PROBLEM REQUIREMENTS:
Filter these entries, keeping only lines that hold the word "exemplo".

DATA SUPPLIED:
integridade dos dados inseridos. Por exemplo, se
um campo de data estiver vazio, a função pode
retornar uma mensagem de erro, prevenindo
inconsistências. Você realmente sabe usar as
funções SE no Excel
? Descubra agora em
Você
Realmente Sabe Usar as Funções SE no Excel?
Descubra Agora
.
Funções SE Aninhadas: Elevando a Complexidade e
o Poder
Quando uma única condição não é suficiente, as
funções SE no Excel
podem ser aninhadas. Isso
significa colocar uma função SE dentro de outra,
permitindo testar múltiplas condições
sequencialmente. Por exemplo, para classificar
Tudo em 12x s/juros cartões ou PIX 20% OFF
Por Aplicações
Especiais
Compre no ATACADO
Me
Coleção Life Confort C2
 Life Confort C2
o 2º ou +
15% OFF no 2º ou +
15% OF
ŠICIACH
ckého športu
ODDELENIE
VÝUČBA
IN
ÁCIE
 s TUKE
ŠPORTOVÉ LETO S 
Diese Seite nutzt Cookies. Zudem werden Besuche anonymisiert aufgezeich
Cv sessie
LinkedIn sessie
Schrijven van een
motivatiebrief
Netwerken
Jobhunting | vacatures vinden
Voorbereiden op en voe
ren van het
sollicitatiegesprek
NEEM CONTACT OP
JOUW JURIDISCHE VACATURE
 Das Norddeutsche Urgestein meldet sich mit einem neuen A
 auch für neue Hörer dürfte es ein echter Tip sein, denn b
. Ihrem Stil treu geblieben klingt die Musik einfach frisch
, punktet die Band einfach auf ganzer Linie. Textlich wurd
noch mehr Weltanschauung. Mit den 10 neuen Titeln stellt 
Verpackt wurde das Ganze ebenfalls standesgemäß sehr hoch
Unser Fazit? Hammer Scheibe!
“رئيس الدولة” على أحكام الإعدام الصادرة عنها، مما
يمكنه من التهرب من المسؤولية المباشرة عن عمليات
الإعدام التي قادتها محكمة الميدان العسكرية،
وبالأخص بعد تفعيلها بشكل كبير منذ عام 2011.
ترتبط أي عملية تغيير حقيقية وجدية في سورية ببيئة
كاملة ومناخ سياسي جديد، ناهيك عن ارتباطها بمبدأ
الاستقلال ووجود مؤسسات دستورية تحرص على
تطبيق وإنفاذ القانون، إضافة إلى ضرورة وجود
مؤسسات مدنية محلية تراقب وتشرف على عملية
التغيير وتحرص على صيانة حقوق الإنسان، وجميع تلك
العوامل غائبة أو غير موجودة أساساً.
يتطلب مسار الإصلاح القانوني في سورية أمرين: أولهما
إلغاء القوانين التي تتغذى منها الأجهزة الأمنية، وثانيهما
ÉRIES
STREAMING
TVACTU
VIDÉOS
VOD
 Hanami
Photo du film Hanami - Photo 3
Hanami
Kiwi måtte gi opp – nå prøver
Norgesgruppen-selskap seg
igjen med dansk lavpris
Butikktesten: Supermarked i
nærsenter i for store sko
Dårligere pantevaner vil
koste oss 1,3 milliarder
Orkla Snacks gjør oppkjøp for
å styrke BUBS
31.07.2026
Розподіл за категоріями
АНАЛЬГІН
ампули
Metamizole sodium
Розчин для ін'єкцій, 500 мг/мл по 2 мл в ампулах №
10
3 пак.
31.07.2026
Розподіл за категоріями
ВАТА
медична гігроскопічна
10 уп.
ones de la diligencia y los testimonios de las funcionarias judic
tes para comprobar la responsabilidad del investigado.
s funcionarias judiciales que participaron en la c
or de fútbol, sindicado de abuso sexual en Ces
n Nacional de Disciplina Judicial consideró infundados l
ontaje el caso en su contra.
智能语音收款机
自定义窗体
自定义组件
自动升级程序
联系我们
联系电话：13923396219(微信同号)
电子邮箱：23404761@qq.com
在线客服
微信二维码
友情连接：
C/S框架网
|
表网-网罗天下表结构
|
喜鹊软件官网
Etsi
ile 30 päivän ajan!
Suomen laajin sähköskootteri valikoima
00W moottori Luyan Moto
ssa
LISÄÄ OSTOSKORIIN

ANSWER:
integridade dos dados inseridos. Por exemplo, se
sequencialmente. Por exemplo, para classificar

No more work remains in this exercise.